原样返回自条目开头至含有“Liberation Organization (PLO) emerged, fueled”的那一行为止的各行，首尾两行均包括在内，其余内容一概不要。

------------

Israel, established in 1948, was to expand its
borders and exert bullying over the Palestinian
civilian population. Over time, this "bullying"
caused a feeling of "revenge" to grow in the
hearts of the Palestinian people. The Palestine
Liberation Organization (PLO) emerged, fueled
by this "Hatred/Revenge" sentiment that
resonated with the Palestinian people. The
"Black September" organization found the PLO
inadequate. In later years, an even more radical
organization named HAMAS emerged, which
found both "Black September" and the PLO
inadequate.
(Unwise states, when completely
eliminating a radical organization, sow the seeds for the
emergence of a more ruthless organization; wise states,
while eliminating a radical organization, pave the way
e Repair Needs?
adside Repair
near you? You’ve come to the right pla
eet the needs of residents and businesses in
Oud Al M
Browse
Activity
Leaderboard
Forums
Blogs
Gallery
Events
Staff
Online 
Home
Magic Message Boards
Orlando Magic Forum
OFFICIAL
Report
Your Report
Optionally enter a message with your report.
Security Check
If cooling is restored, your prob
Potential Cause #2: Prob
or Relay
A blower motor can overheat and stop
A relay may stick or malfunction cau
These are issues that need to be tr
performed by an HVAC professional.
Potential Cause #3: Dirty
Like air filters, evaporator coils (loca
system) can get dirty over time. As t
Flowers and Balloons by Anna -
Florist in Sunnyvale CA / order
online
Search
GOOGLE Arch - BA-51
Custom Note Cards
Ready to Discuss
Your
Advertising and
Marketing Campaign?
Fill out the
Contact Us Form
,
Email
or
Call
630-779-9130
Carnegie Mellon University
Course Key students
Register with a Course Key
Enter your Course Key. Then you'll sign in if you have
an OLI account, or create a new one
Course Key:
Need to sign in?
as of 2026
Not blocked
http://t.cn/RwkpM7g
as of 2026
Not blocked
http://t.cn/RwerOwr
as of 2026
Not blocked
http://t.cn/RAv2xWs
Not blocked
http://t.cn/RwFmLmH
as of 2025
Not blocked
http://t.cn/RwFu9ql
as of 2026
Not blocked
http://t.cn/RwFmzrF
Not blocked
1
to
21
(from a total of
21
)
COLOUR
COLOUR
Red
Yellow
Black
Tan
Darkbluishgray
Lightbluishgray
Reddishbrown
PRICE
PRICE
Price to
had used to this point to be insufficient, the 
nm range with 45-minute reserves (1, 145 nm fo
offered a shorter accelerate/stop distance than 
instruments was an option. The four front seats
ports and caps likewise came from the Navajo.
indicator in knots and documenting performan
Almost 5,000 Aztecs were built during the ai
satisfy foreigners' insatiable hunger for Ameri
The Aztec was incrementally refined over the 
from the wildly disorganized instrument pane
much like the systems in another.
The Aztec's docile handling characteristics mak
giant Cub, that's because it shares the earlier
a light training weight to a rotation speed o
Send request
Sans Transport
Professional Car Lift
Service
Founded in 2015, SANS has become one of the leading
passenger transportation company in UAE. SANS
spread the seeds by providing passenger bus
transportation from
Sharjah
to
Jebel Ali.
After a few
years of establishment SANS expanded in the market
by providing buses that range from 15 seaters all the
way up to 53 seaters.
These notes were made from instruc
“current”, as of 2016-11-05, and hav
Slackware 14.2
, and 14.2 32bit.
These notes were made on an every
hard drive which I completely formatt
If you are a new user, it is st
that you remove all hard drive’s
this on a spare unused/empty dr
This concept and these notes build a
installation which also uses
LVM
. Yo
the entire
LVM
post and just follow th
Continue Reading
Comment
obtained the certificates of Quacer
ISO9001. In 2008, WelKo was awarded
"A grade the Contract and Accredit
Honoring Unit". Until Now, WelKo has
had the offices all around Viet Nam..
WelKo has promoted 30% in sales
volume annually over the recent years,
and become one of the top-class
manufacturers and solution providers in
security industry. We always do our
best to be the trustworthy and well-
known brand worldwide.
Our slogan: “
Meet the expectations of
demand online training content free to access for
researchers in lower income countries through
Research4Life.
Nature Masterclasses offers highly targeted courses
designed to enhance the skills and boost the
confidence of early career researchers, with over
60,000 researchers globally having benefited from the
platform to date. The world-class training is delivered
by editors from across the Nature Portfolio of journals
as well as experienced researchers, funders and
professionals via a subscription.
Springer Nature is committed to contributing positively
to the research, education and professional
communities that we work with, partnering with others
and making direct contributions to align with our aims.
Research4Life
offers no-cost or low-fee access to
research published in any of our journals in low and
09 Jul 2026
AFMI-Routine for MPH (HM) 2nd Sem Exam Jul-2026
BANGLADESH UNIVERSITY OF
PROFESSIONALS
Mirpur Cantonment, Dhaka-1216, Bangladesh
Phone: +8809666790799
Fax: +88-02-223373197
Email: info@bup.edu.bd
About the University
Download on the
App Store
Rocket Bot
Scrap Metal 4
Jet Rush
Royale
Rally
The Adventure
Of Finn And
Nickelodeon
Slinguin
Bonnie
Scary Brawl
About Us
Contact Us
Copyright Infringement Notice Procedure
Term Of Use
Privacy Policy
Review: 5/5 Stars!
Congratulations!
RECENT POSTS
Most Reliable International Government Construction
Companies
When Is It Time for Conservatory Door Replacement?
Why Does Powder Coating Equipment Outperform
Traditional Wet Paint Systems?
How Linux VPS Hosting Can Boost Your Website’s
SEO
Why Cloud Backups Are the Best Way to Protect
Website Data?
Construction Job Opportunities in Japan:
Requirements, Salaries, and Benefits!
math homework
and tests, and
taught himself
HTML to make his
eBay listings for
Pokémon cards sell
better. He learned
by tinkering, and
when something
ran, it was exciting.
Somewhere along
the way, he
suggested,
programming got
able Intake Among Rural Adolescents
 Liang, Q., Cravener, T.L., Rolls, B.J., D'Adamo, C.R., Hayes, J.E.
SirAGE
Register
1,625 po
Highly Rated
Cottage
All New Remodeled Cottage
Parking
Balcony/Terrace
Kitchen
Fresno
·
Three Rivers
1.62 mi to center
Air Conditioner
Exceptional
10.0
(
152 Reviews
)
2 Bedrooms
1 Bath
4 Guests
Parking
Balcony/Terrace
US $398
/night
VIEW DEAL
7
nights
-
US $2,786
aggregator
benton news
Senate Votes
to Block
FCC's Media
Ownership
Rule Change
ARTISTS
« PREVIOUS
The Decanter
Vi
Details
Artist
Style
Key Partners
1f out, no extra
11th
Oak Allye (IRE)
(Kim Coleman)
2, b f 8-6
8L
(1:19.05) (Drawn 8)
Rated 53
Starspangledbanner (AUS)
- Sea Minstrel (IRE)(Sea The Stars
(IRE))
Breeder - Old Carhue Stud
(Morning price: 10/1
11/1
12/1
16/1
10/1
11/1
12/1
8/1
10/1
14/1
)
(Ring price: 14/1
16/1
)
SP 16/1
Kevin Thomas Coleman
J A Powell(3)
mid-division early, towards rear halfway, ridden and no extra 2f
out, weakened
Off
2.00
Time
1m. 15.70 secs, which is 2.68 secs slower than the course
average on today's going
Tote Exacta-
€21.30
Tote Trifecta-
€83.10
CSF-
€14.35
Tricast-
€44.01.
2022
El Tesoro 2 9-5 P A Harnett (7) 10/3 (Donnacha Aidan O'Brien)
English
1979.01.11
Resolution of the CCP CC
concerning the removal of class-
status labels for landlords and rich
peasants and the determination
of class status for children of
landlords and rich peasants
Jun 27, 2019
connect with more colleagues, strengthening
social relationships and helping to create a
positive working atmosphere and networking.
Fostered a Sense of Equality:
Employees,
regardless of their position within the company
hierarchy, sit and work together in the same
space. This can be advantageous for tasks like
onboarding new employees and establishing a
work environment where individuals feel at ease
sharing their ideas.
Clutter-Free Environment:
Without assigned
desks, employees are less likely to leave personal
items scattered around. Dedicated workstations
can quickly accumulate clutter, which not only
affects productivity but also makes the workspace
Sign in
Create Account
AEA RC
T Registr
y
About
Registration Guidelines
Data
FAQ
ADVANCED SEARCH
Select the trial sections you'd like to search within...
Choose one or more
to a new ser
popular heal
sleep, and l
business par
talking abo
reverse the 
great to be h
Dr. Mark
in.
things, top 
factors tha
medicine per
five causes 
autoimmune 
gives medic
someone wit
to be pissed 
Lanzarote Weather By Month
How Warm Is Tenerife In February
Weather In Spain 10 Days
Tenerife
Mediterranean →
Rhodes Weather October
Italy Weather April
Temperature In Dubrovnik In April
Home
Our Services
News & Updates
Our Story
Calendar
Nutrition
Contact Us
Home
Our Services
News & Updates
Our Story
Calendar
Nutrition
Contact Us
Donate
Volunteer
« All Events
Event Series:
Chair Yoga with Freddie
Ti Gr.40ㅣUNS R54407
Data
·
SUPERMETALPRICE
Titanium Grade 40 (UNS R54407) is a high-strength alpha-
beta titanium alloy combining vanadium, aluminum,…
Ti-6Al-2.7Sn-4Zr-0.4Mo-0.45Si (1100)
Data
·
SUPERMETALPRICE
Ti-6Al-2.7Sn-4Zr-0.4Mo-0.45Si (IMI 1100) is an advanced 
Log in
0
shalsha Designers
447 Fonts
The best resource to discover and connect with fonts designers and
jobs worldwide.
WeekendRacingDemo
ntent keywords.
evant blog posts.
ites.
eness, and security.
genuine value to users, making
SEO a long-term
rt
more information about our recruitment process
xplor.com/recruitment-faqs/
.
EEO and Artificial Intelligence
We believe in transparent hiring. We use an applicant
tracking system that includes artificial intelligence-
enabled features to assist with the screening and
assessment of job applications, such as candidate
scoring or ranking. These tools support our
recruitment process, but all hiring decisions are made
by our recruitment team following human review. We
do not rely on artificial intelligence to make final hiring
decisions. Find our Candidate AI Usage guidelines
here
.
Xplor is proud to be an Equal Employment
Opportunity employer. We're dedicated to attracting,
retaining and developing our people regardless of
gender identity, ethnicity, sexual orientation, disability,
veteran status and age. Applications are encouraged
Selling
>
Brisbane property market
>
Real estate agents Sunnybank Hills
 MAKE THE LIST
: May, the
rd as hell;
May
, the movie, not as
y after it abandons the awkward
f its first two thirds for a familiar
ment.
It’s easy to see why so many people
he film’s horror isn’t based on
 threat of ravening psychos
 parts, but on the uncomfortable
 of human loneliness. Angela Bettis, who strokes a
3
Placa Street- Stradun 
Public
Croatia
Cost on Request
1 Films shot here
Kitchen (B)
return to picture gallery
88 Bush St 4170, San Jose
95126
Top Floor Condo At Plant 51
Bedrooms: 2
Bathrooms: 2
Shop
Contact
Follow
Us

------------

### 例题解答
Israel, established in 1948, was to expand its
borders and exert bullying over the Palestinian
civilian population. Over time, this "bullying"
caused a feeling of "revenge" to grow in the
hearts of the Palestinian people. The Palestine
Liberation Organization (PLO) emerged, fueled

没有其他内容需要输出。